▶ [Data for this task]
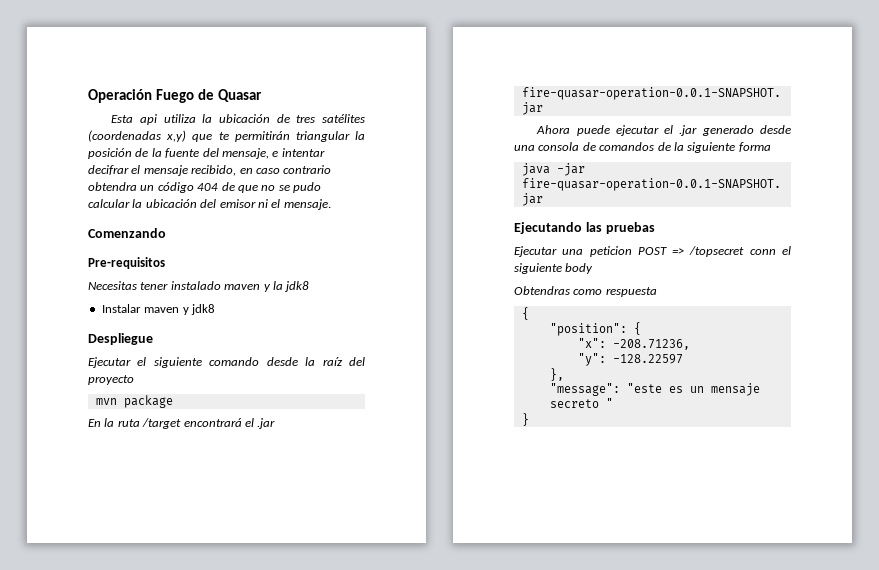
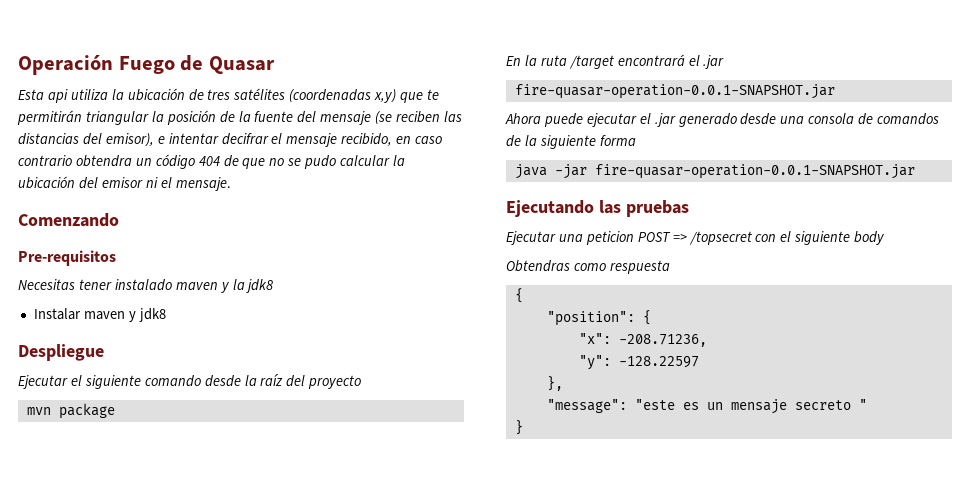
[221,148,269,159] mensaje, -> [320,111,463,125] [18,133,154,147] mensaje (se reciben las distancias del emisor),
[749,249,776,255] conn -> [755,234,777,242] con

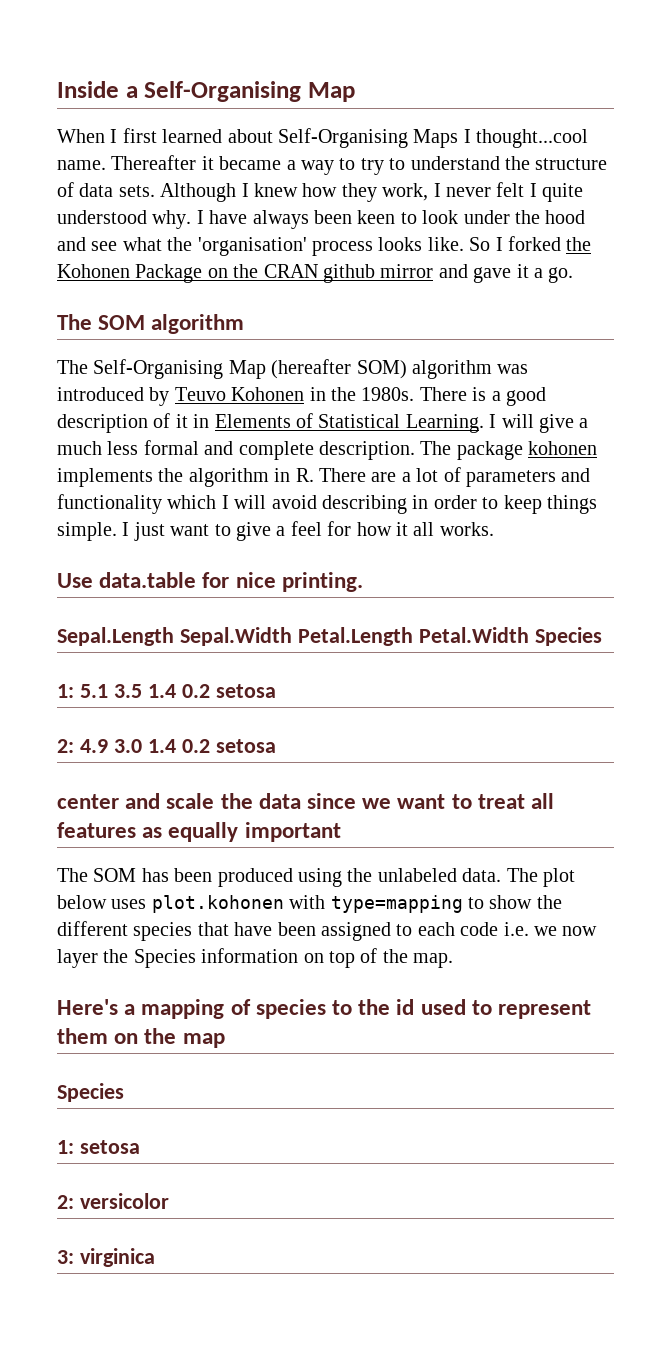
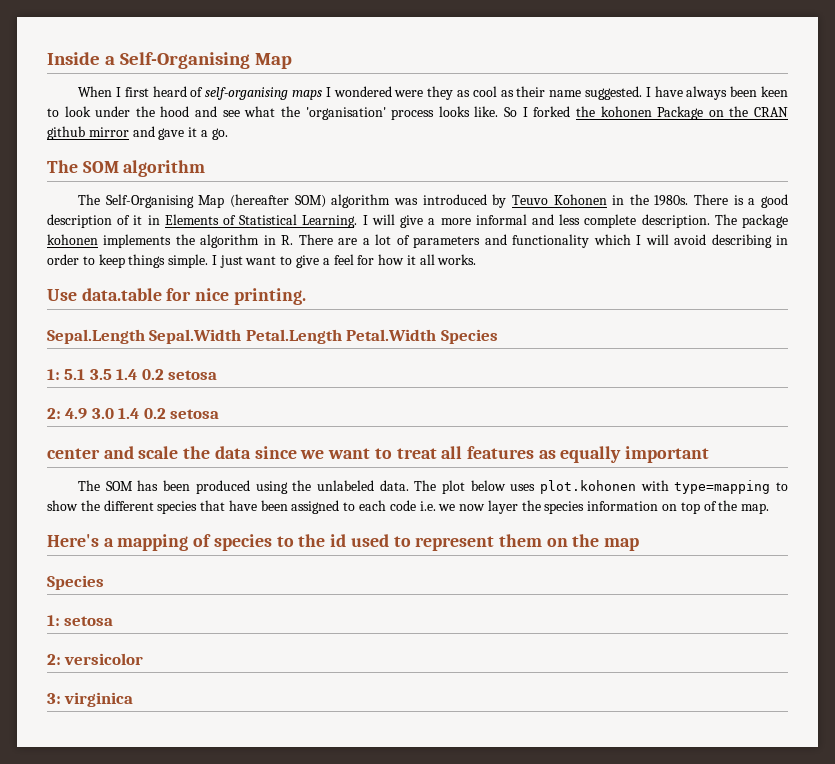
[162,128,589,148] [57,155,608,175] [57,182,584,202] [57,210,192,229] learned about Self-Organising Maps I thought...cool name. Thereafter it became a way to try to understand the structure of data sets. Although I knew how they work, I never felt I quite understood why. -> [152,86,642,100] heard of self-organising maps I wondered were they as cool as their name suggested.
[57,264,130,278] Kohonen -> [600,106,652,117] kohonen
[57,440,234,455] much less formal and -> [440,214,581,225] more informal and less
[133,949,196,968] Species -> [544,501,585,514] species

▶ [Problem description]
Set down all of the entries exactly as they stand, without any image.

▶ [Response to the task]
[221,148,269,159] mensaje, -> [320,111,463,125] [18,133,154,147] mensaje (se reciben las distancias del emisor),
[749,249,776,255] conn -> [755,234,777,242] con

[162,128,589,148] [57,155,608,175] [57,182,584,202] [57,210,192,229] learned about Self-Organising Maps I thought...cool name. Thereafter it became a way to try to understand the structure of data sets. Although I knew how they work, I never felt I quite understood why. -> [152,86,642,100] heard of self-organising maps I wondered were they as cool as their name suggested.
[57,264,130,278] Kohonen -> [600,106,652,117] kohonen
[57,440,234,455] much less formal and -> [440,214,581,225] more informal and less
[133,949,196,968] Species -> [544,501,585,514] species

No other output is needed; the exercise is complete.